*** Opening Available data ***
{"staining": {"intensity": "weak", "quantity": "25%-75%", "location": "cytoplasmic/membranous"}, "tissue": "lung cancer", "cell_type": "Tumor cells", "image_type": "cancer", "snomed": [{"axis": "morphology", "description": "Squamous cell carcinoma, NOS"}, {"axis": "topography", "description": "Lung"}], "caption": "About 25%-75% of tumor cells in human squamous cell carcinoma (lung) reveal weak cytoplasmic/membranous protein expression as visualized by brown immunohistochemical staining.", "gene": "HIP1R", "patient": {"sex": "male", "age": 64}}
*** Closing Available data ***
*** Opening Available data ***
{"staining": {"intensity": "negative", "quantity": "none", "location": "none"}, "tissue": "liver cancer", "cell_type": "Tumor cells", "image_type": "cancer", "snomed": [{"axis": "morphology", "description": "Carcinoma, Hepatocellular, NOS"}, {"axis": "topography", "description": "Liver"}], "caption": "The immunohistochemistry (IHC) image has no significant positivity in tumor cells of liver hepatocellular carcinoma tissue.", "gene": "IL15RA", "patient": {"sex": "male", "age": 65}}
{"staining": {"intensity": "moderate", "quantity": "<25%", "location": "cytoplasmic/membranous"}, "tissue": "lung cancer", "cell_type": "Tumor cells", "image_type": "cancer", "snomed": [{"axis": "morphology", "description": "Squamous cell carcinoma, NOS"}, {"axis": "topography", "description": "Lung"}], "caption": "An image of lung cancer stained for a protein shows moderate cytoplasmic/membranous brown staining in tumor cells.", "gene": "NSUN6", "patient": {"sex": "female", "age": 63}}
*** Closing Available data ***
*** Opening Available data ***
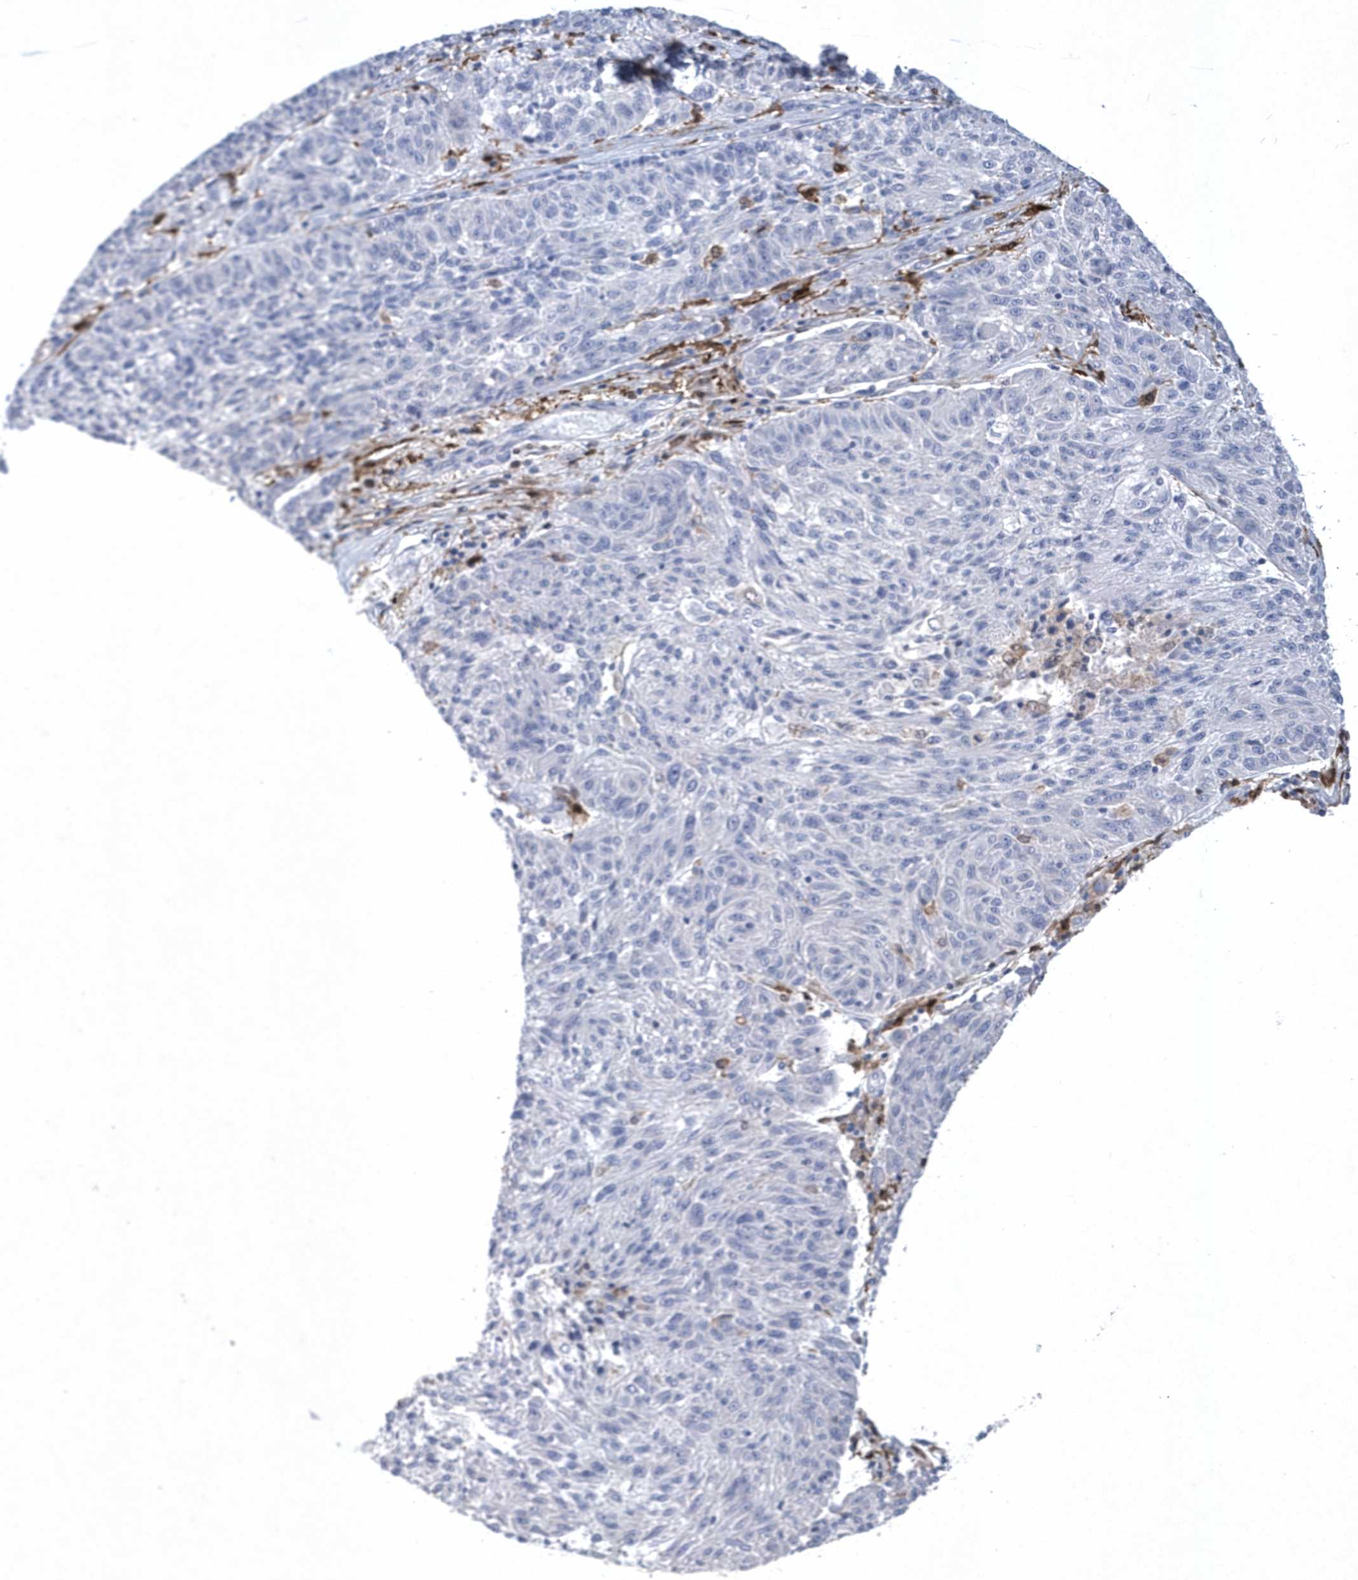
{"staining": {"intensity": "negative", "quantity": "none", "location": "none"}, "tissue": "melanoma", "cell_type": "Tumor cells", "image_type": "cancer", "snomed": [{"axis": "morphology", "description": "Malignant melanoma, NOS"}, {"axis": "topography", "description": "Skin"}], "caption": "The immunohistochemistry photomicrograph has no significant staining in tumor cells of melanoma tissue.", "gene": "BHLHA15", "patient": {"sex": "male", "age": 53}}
*** Closing Available data ***
Give the number of lines that contain "cytoplasmic" in the material above, with no other text.

= Exercise result =
2